Verification and Validation of ICME Methods and Models

It is believed that substantial cost, schedule, and technical benefits would result from broad development and implementation of Integrated Computational Materials Engineering (ICME) for aerospace propulsion applications. One of the key challenges to the development and implementation of ICME is the need for consistent and accepted approaches or standards for verification and validation. This represents a difficult and far-reaching issue: potential ICME applications span an enormous range of physics, materials science, manufacturing, and mechanical engineering areas, and applications include all phases of materials and processes discipline - from alloy and processing development through materials behavior and life prediction in service. Commercial suppliers of finite-element-method (FEM) software invoke systematic methods to verify the embedded code and validate the implementation of physics within their FEM products.

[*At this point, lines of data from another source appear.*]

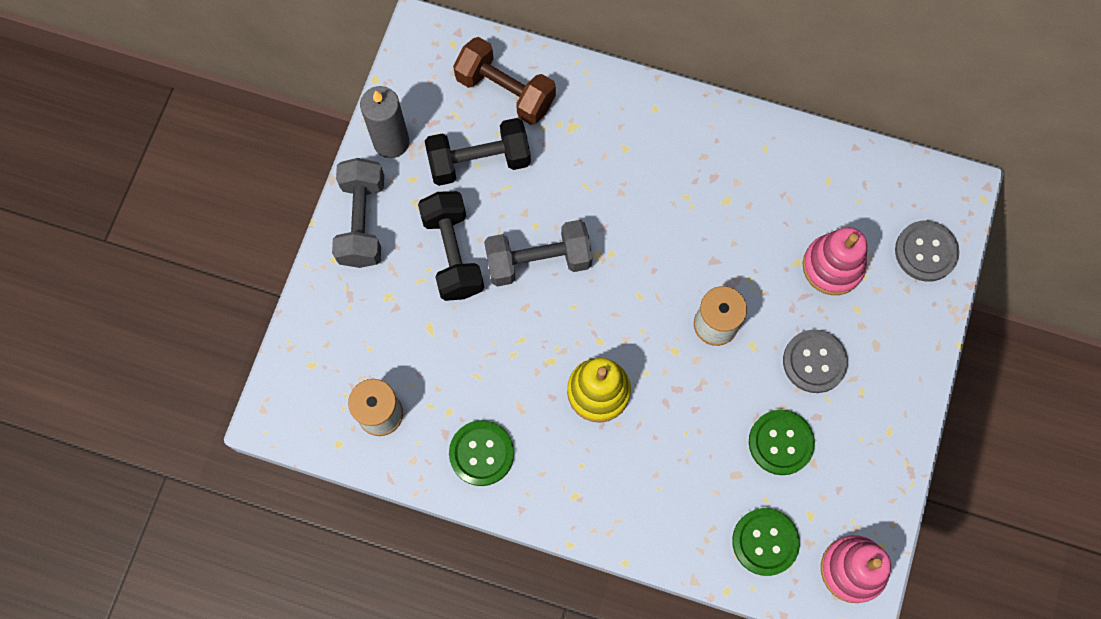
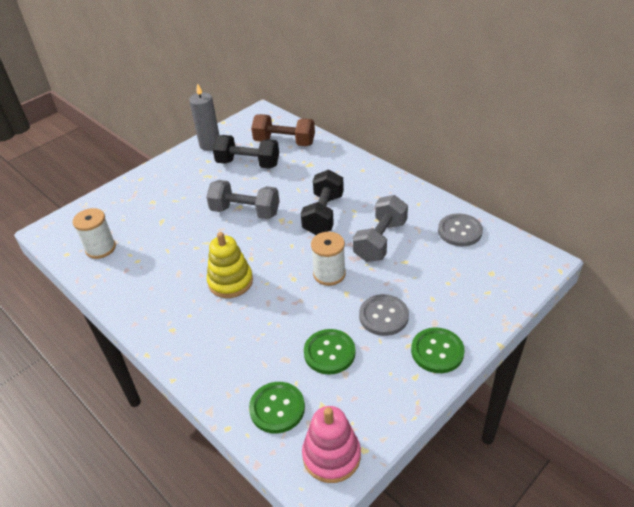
camera: 30 degrees right, 30 degrees down
(362, 221) = (168, 169): grey dumbbell -> grey dumbbell (380, 241)
(453, 253) = (202, 195): black dumbbell -> black dumbbell (323, 214)
(481, 453) = (137, 286): green button -> green button (437, 351)
(505, 91) = (284, 142): brown dumbbell -> brown dumbbell turned 45 degrees counterclockwise
(832, 266) = (428, 271): pink stacking toy -> none
(926, 252) = (501, 284): grey button -> grey button (459, 231)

Unfortunately, the nascent materials modeling realm does not have either agreed upon validation methods or standards whose application convey the magnitude of modeling errors and the range of model applicability. Materials modelers lack benchmark problems whose exact solution is known or alternative widely accepted high fidelity models against which predictions can be compared. Instead, model developers usually must rely on data to test newly developed materials models. However, given the diversity of materials and processes, a model developed and validated against data from one subset of materials may not work for other materials. In this presentation we describe a strategy for the development of standard approaches for the verification and validation of materials models for use in ICME applications.